## TASK INPUT
▬▬▬▬▬▬▬▬▬▬

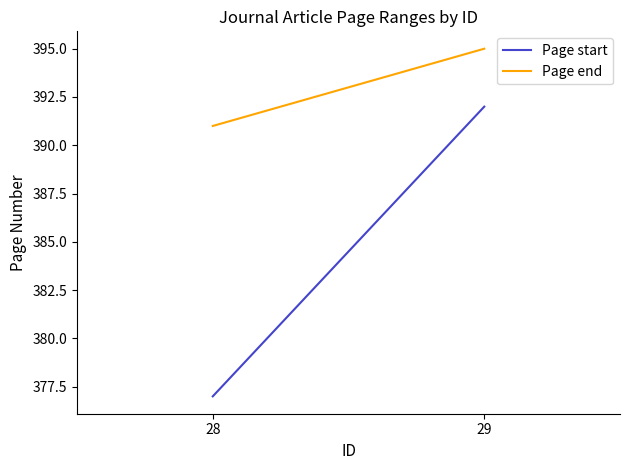

At how many categories does at least one series exceed 390?

2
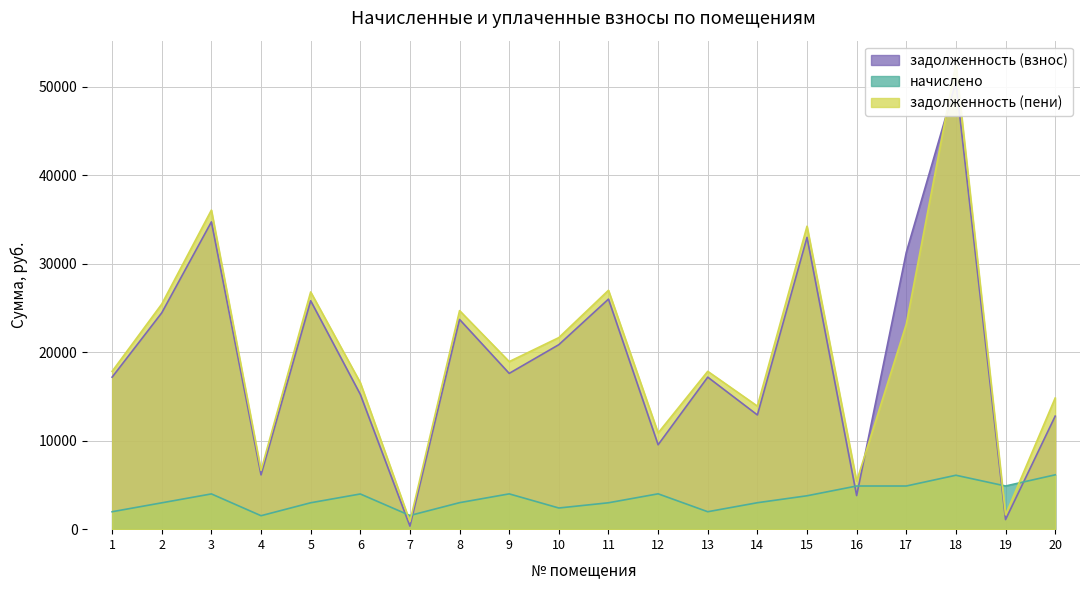

The начислено series shows 3978.0 at 6. True or false?

True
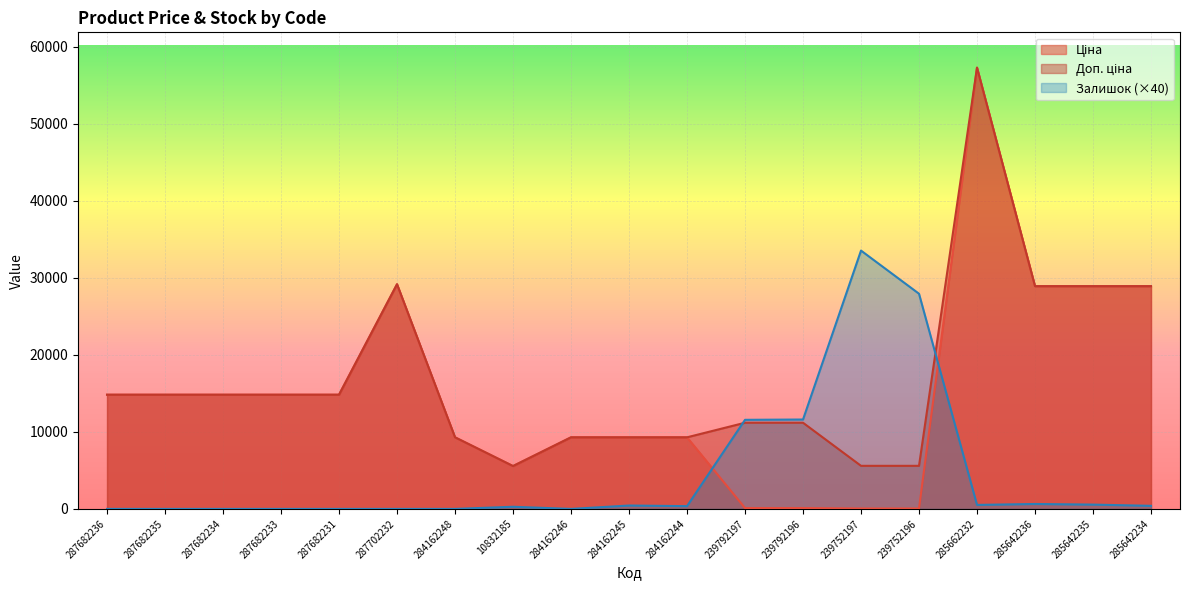

Where is the first local minimum for Залишок?

284162246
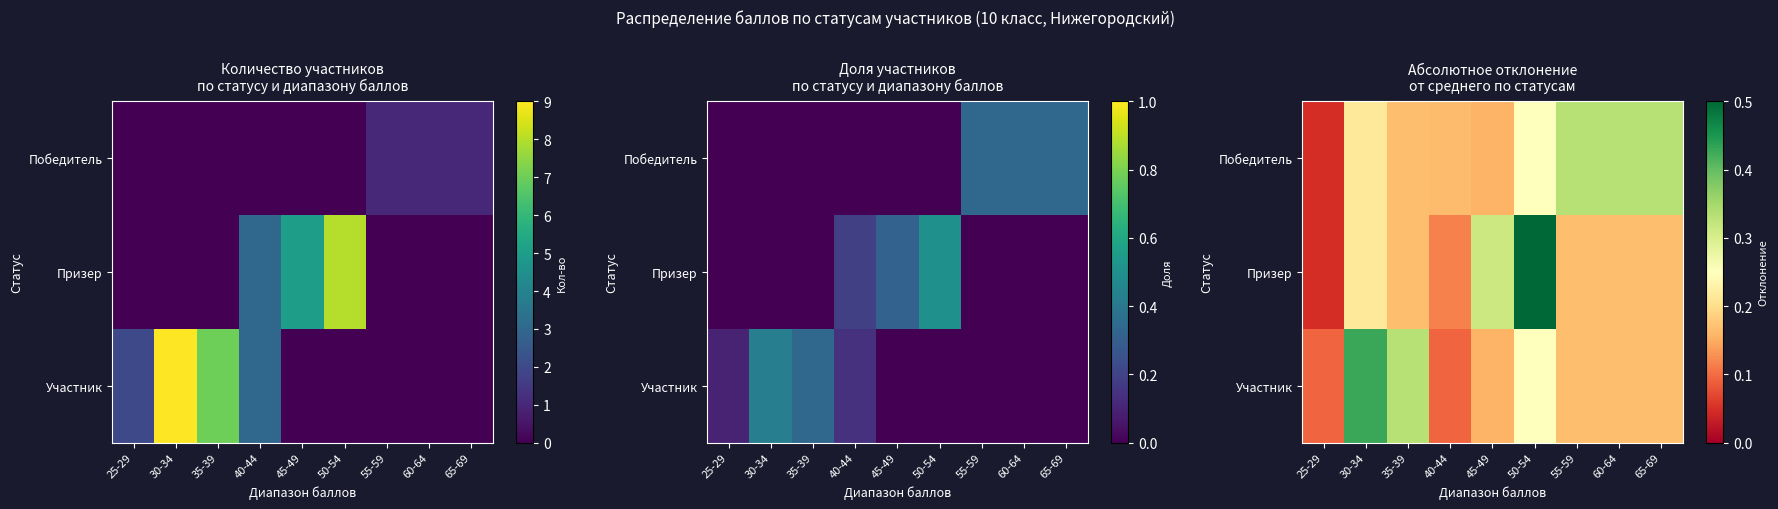

What is the sum of the Победитель values at 25-29 and 30-34?

0.3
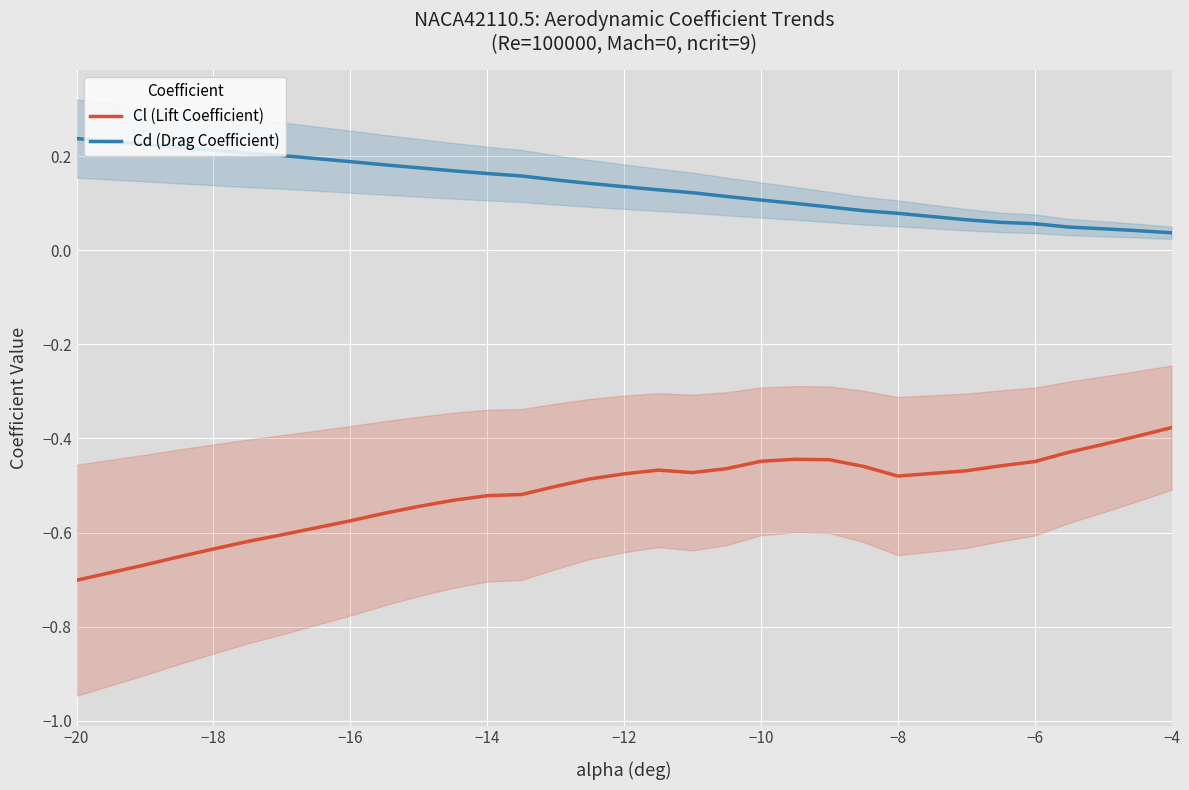

Is it true that Cl (Lift Coefficient) equals -0.1 at −4?

False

▬▬▬▬▬▬▬▬▬▬

Reproduce every line of text in the items above verbatim, leaving out the pictures.

At how many categories does at least one series exceed 390?

2

The начислено series shows 3978.0 at 6. True or false?

True

Where is the first local minimum for Залишок?

284162246

What is the sum of the Победитель values at 25-29 and 30-34?

0.3

Is it true that Cl (Lift Coefficient) equals -0.1 at −4?

False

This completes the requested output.